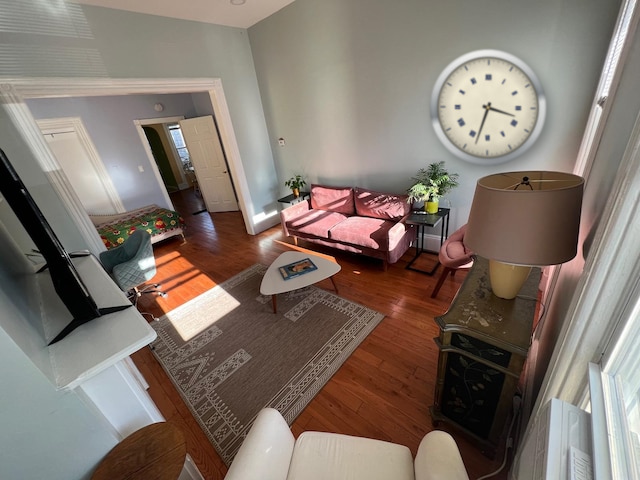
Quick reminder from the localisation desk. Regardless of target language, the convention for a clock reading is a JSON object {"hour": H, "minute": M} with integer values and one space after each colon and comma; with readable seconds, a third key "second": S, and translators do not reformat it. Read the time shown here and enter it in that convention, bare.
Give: {"hour": 3, "minute": 33}
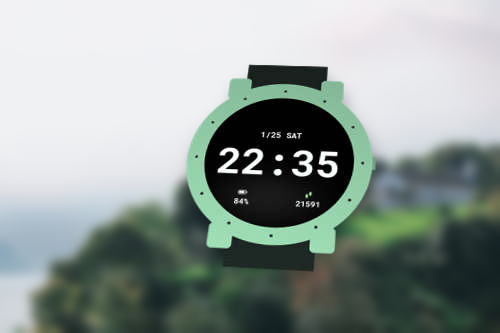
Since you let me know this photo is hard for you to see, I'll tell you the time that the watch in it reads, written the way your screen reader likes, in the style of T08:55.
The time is T22:35
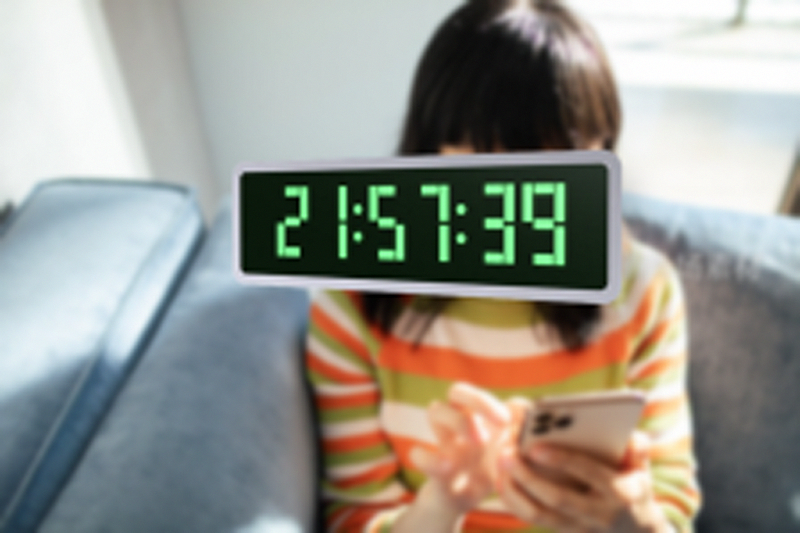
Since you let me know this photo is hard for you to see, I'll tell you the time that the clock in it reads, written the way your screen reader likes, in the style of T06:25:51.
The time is T21:57:39
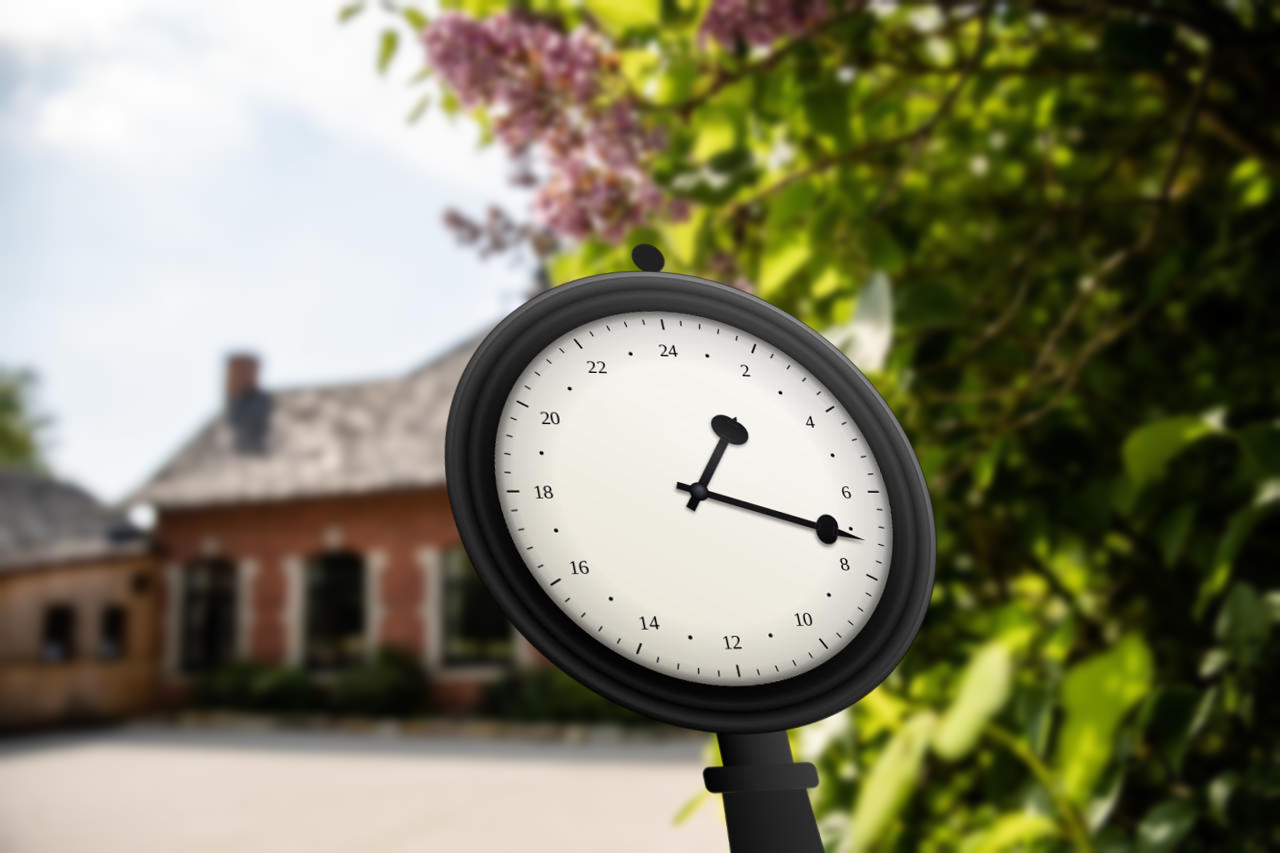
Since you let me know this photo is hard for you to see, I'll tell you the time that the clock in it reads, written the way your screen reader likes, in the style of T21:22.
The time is T02:18
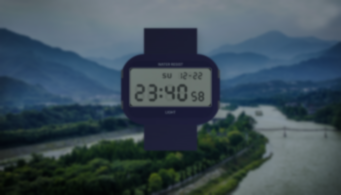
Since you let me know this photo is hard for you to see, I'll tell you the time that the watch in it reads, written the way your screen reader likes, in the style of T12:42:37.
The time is T23:40:58
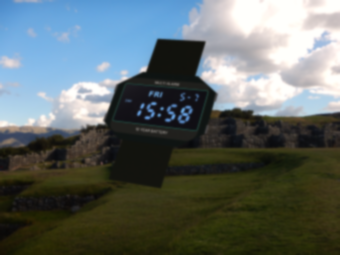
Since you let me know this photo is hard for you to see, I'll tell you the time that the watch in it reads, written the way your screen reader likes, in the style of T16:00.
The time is T15:58
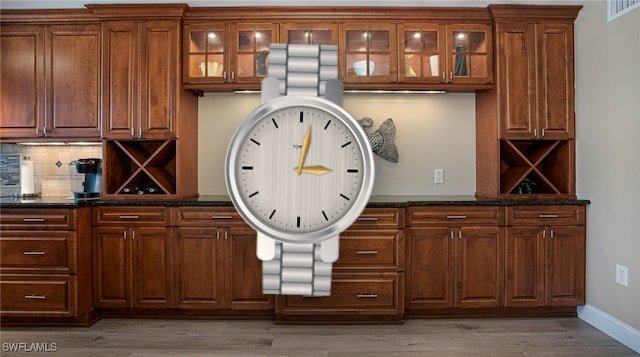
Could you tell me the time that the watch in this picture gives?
3:02
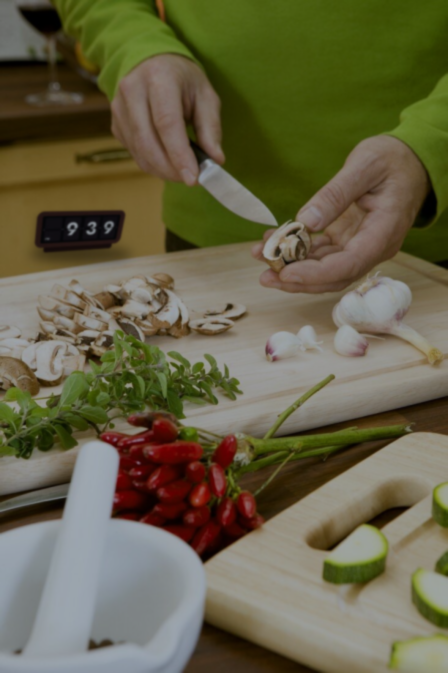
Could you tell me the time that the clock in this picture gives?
9:39
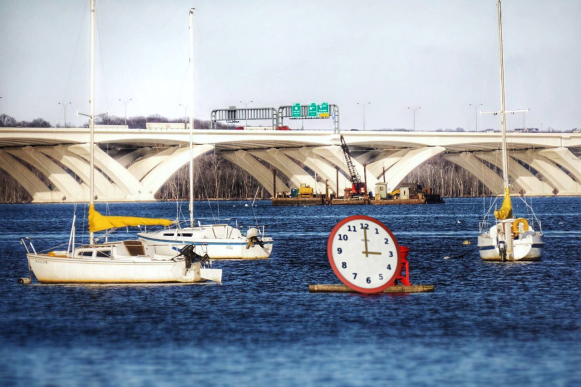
□ □ □ □ □ □ □
WHAT IS EXPECTED:
Write out the listing again, swapping every "screen reader" for "braille display" and keeping everything else as it is. Leave the pictures out.

EXPECTED OUTPUT:
Quick reminder from the localisation desk. Regardless of target language, the convention for a clock reading is a JSON object {"hour": H, "minute": M} with integer values and one space after each colon and comma; with readable seconds, a third key "second": S, and translators do not reformat it. Read the time shown here and enter it in that convention, bare.
Give: {"hour": 3, "minute": 33}
Since you let me know this photo is hard for you to see, I'll tell you the time that the watch in it reads, written the way your braille display likes, in the style of T08:55.
The time is T22:35
Since you let me know this photo is hard for you to see, I'll tell you the time that the clock in it reads, written the way your braille display likes, in the style of T06:25:51.
The time is T21:57:39
Since you let me know this photo is hard for you to see, I'll tell you the time that the clock in it reads, written the way your braille display likes, in the style of T21:22.
The time is T02:18
Since you let me know this photo is hard for you to see, I'll tell you the time that the watch in it reads, written the way your braille display likes, in the style of T12:42:37.
The time is T23:40:58
Since you let me know this photo is hard for you to see, I'll tell you the time that the watch in it reads, written the way your braille display likes, in the style of T16:00.
The time is T15:58
Could you tell me the time that the watch in this picture gives?
3:02
Could you tell me the time that the clock in this picture gives?
9:39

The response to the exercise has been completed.